EXTRACT -
----------
Sorry - I meant terminal object for the one point space.

Regarding terminology: it may not be standard, but the Aussie Cat theorists say

1-stack = sheaf

2-stack = stack a la Grothendieck

and so on, because one ought to standardise higher categorical indexing.

For a topological space $X$, the open sets form a lattice with $0=$ the empty set and $1=X$. A locale is just a generalisation of such a lattice, ie. one which is complete and distributive. Hence a point for a locale is a morphism

(1)$*\to X$

Frames are dual (opposite category) to locales. That’s why one needs initial objects now in order to define points.

From Mac Lane and Moerdijk - the definition of sober is that, for any proper open subset $U$ of the lattice $X$ satisfying

(2)$A\cap B\subseteq U⇒\left(A\subseteq U\right)\mathrm{or}\left(B\subseteq U\right)$

there is a unique point $x$ in the space such that $U=X-\overline{x}$ (where bar means closure).
----------
DATASET ENTRIES -
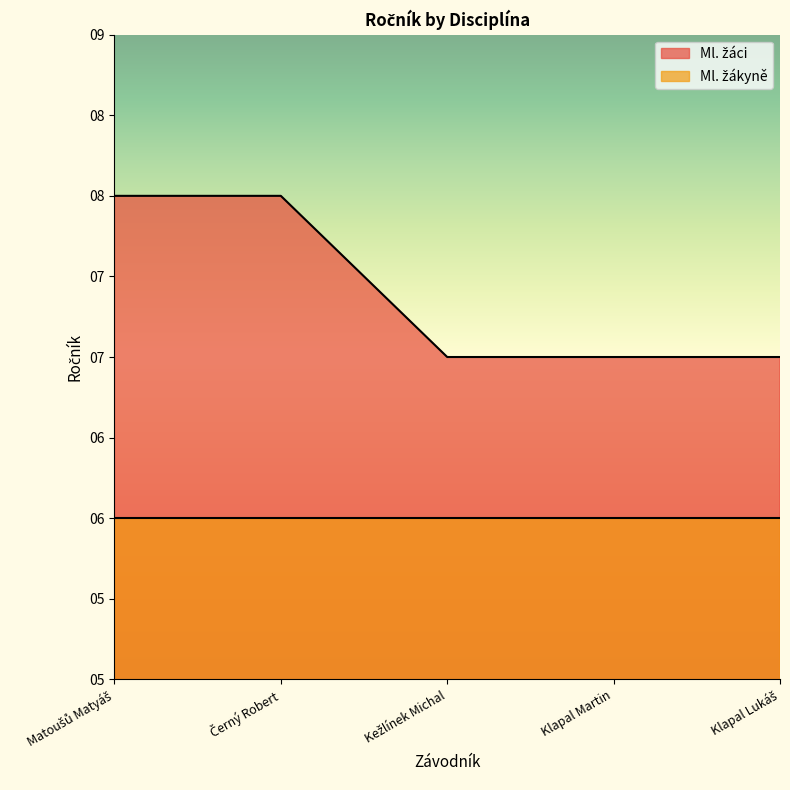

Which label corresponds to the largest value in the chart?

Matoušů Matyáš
----------
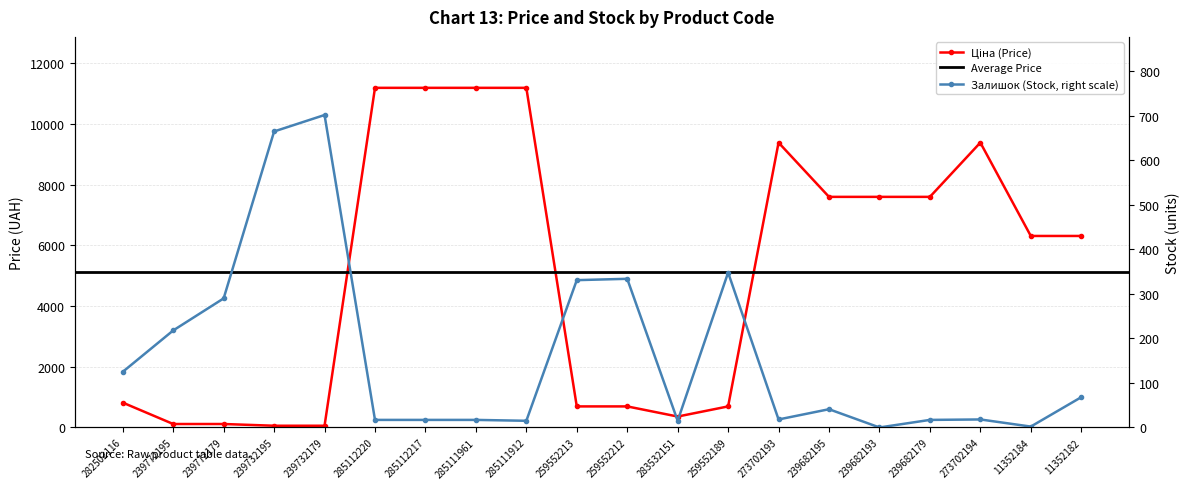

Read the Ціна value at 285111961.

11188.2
----------
WHAT THIS EXERCISE ASKS -
a – In the passage on locales and sober spaces, what term do the Aussie category theorists use for a sheaf?
b – Extend the passage on locales and sober spaces, picking up right after its last sentence.

EXERCISE RESPONSES -
a – They call a sheaf a 1-stack.

b –
If a space is sober then there is a homeomorphism between the space and the points of a locale.

Elsewhere (on PF) I mentioned Hilbert space lattices, which are no longer distributive because set theoretic union is replaced by the appropriate subspace construction.

Here I’m afraid I must disagree with John Baez on what is the way to approach NCG. Lattice theory tells us that even 1-Hilbert spaces are no longer 1-categorical. Hence my interest in 2-toposes (and higher).

Alvarez is at Riverside, no? See http://arxiv.org/PS_cache/math/pdf/0402/0402150.pdf He appears to be an expert on the Gelfand-Naimark side of things.

Posted by: Kea on February 11, 2005 9:43 PM | Permalink | Reply to this

### things 2-do

Regarding terminology: it may not be standard, but the Aussie Cat theorists say

1-stack = sheaf

2-stack = stack a la Grothendieck

Hm, OK, I wasn’t aware of that. In fact, this shows that we have talked about the same things without noticing: I was talking about 2-sheafs as a way to talk about stacks, while you are referring to sheafs as 1-stacks.

That’s why one needs initial objects now in order to define points.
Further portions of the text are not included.